I use the following code to compute the binary representation of MD5 hashcode.
MD5 is always 128 bytes, and bin
returns a string starting with "0b". Therefore, the length of md5_bin
must always be 130, but when I run the program, it varies between 128 and 130, on different values of random_str
.
md5_bin = bin(int(hashlib.md5(random_str).hexdigest(),16))`
print len(md5_bin)
Sure, MD5 is always 128 bytes, but sometimes the first byte is a 0, and occasionally the second byte is too.

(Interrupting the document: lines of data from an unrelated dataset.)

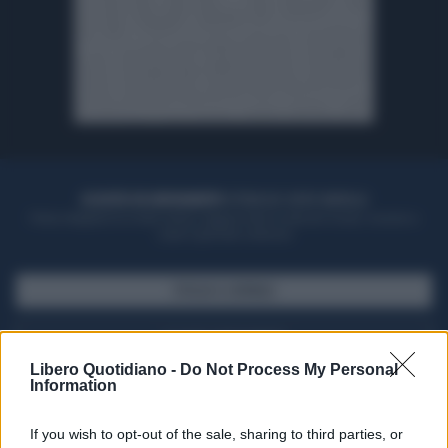
ACQUISTA UN ABBONAMENTO
OTTIENI DEI SUPER VANTAGGI
Potrai sfogliare la rivista online, leggere tutte le edizioni locali, ricevere a
casa il giornale cartaceo
SFOGLIA IL GIORNALE
ACQUISTA ABBONAMENTO
Libero Quotidiano -
Do Not Process My Personal
Information
If you wish to opt-out of the sale, sharing to third parties, or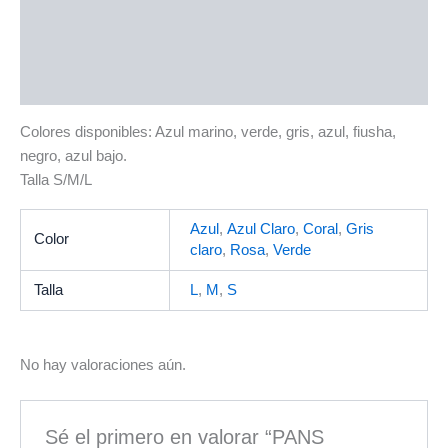
Descripción
Información adicional
Valoraciones (0)
Colores disponibles: Azul marino, verde, gris, azul, fiusha,
negro, azul bajo.
Talla S/M/L
Azul
,
Azul Claro
,
Coral
,
Gris
Color
claro
,
Rosa
,
Verde
Talla
L
,
M
,
S
No hay valoraciones aún.
Sé el primero en valorar “PANS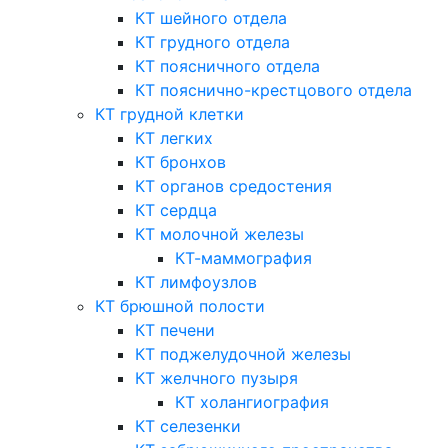
КТ шейного отдела
КТ грудного отдела
КТ поясничного отдела
КТ пояснично-крестцового отдела
КТ грудной клетки
КТ легких
КТ бронхов
КТ органов средостения
КТ сердца
КТ молочной железы
КТ-маммография
КТ лимфоузлов
КТ брюшной полости
КТ печени
КТ поджелудочной железы
КТ желчного пузыря
КТ холангиография
КТ селезенки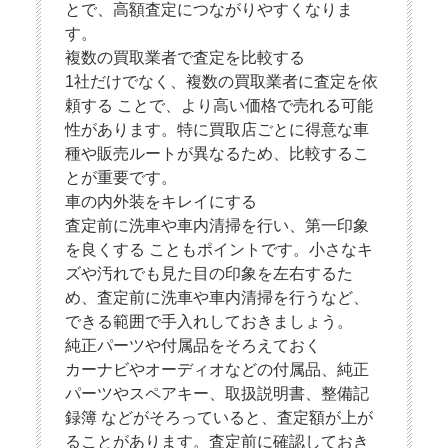
とで、高額査定につながりやすくなりま
す。
複数の買取業者で査定を比較する
1社だけでなく、複数の買取業者に査定を依
頼する ことで、より高い価格で売れる可能
性があります。特に買取店ごとに得意な車
種や販売ルートが異なるため、比較するこ
とが重要です。
車の内外装をキレイにする
査定前に洗車や車内清掃を行い、第一印象
を良くする こともポイントです。小さなキ
ズや汚れでも見た目の印象を左右するた
め、査定前に洗車や車内清掃を行うなど、
できる範囲で手入れしておきましょう。
純正パーツや付属品をそろえておく
カーナビやオーディオなどの付属品、純正
パーツやスペアキー、取扱説明書、整備記
録簿 などがそろっていると、査定額が上が
ることがあります。査定前に確認しておき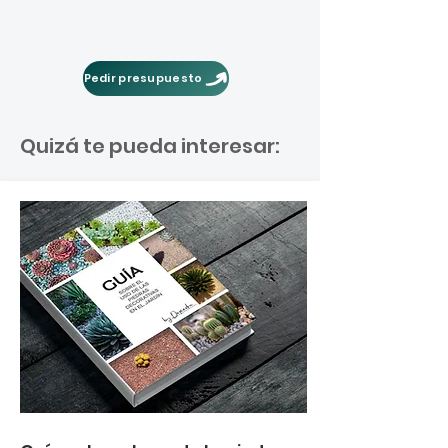
Pedir presupuesto
Quizá te pueda interesar: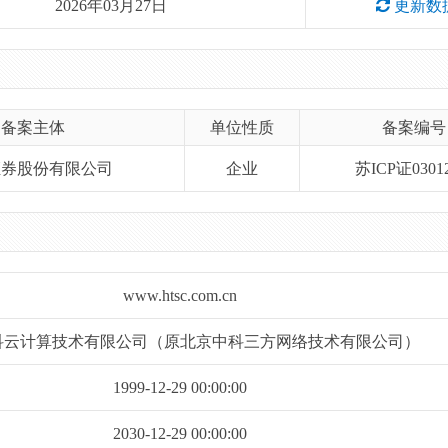
2026年03月27日
更新数
备案主体
单位性质
备案编号
证券股份有限公司
企业
苏ICP证03012
www.htsc.com.cn
科云计算技术有限公司（原北京中科三方网络技术有限公司）
1999-12-29 00:00:00
2030-12-29 00:00:00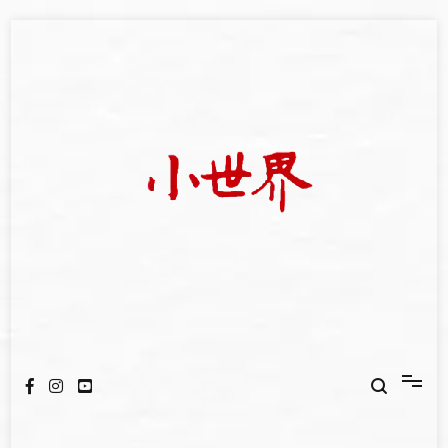
Skip
to
content
我們立足小世界，學習記錄浩瀚蒼穹
世新大學小世界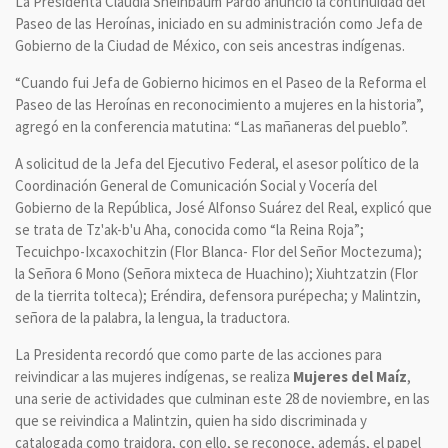
La Presidenta Claudia Sheinbaum Pardo anunció la continuidad del
Paseo de las Heroínas, iniciado en su administración como Jefa de
Gobierno de la Ciudad de México, con seis ancestras indígenas.
“Cuando fui Jefa de Gobierno hicimos en el Paseo de la Reforma el
Paseo de las Heroínas en reconocimiento a mujeres en la historia”,
agregó en la conferencia matutina: “Las mañaneras del pueblo”.
A solicitud de la Jefa del Ejecutivo Federal, el asesor político de la
Coordinación General de Comunicación Social y Vocería del
Gobierno de la República, José Alfonso Suárez del Real, explicó que
se trata de Tz'ak-b'u Aha, conocida como “la Reina Roja”;
Tecuichpo-Ixcaxochitzin (Flor Blanca- Flor del Señor Moctezuma);
la Señora 6 Mono (Señora mixteca de Huachino); Xiuhtzatzin (Flor
de la tierrita tolteca); Eréndira, defensora purépecha; y Malintzin,
señora de la palabra, la lengua, la traductora.
La Presidenta recordó que como parte de las acciones para
reivindicar a las mujeres indígenas, se realiza
Mujeres del Maíz
,
una serie de actividades que culminan este 28 de noviembre, en las
que se reivindica a Malintzin, quien ha sido discriminada y
catalogada como traidora, con ello, se reconoce, además, el papel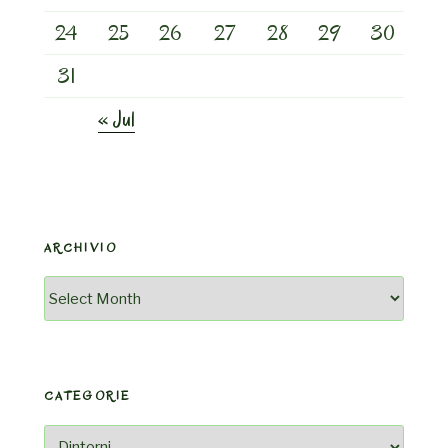
24
25
26
27
28
29
30
31
« Jul
ARCHIVIO
Archivio
CATEGORIE
Categorie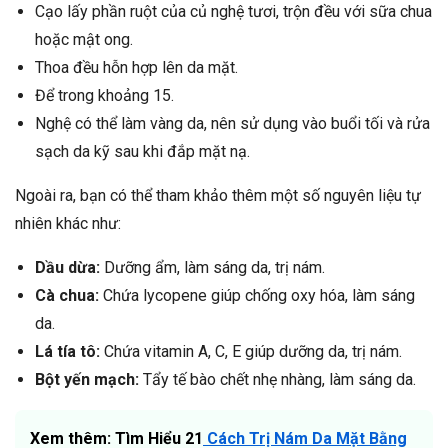
Cạo lấy phần ruột của củ nghệ tươi, trộn đều với sữa chua
hoặc mật ong.
Thoa đều hỗn hợp lên da mặt.
Để trong khoảng 15.
Nghệ có thể làm vàng da, nên sử dụng vào buổi tối và rửa
sạch da kỹ sau khi đắp mặt nạ.
Ngoài ra, bạn có thể tham khảo thêm một số nguyên liệu tự
nhiên khác như:
Dầu dừa:
Dưỡng ẩm, làm sáng da, trị nám.
Cà chua:
Chứa lycopene giúp chống oxy hóa, làm sáng
da.
Lá tía tô:
Chứa vitamin A, C, E giúp dưỡng da, trị nám.
Bột yến mạch:
Tẩy tế bào chết nhẹ nhàng, làm sáng da.
Xem thêm: Tìm Hiểu 21
Cách Trị Nám Da Mặt Bằng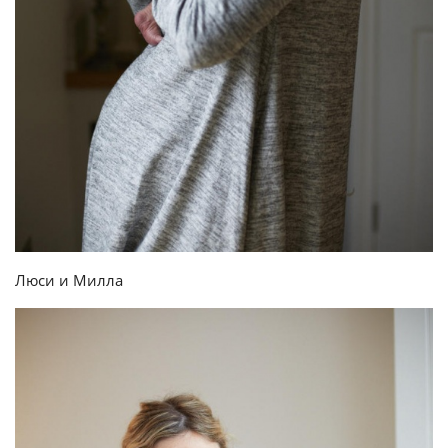
Люси и Милла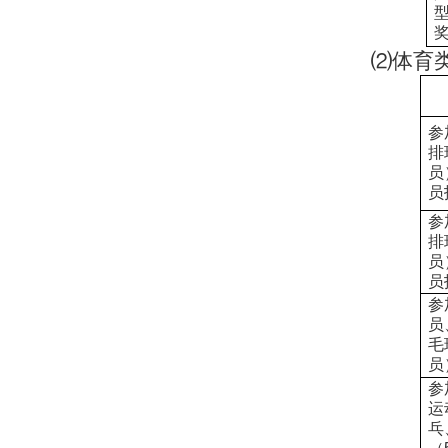
⑵体育
参
排
员
员
参
排
员
员
参
员
毛
员
参
运
乓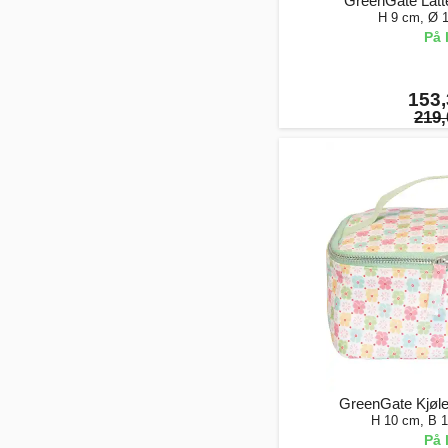
GreenGate Latt
H 9 cm, Ø 
På 
153,
219,
GreenGate Kjøle
H 10 cm, B 
På 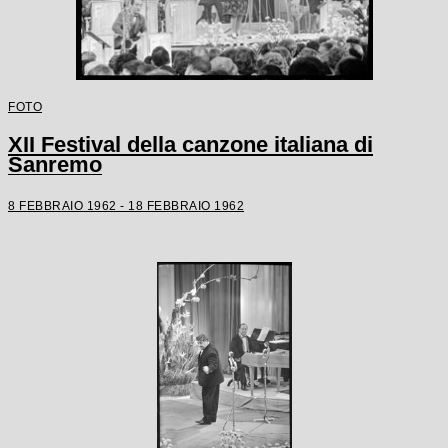
FOTO
XII Festival della canzone italiana di
Sanremo
8 FEBBRAIO 1962 - 18 FEBBRAIO 1962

Think of it this way: the decimal string '15'
and the decimal '0015'
are both the same number 15
. When you ask Python to convert the int
15
to a string, you're going to get '15'
, not '0015
'. It has no way of knowing that you wanted 4 digits instead of 2:
>>> n = int('0015')
>>> str(n)
'15'
And it's the same with bin
. It has no way of knowing that you wanted 128 bits instead of 126. You gave it a number with 126 bits, so it gives you 126 binary digits.
But you can tell it you want that, e.g., with a format spec:
bits = format(md5_bin, '0128b')
… or, equivalently:
bits = '{:0128b}'.format(md5_bin)
If you want the 0b
prefix, you can add that:
bits = format(md5_bin, '#0128b')
bits = '{md5_bin:#0128b}'.format(md5_bin)
bits = '0b{md5_bin:0128b}'.format(md5_bin)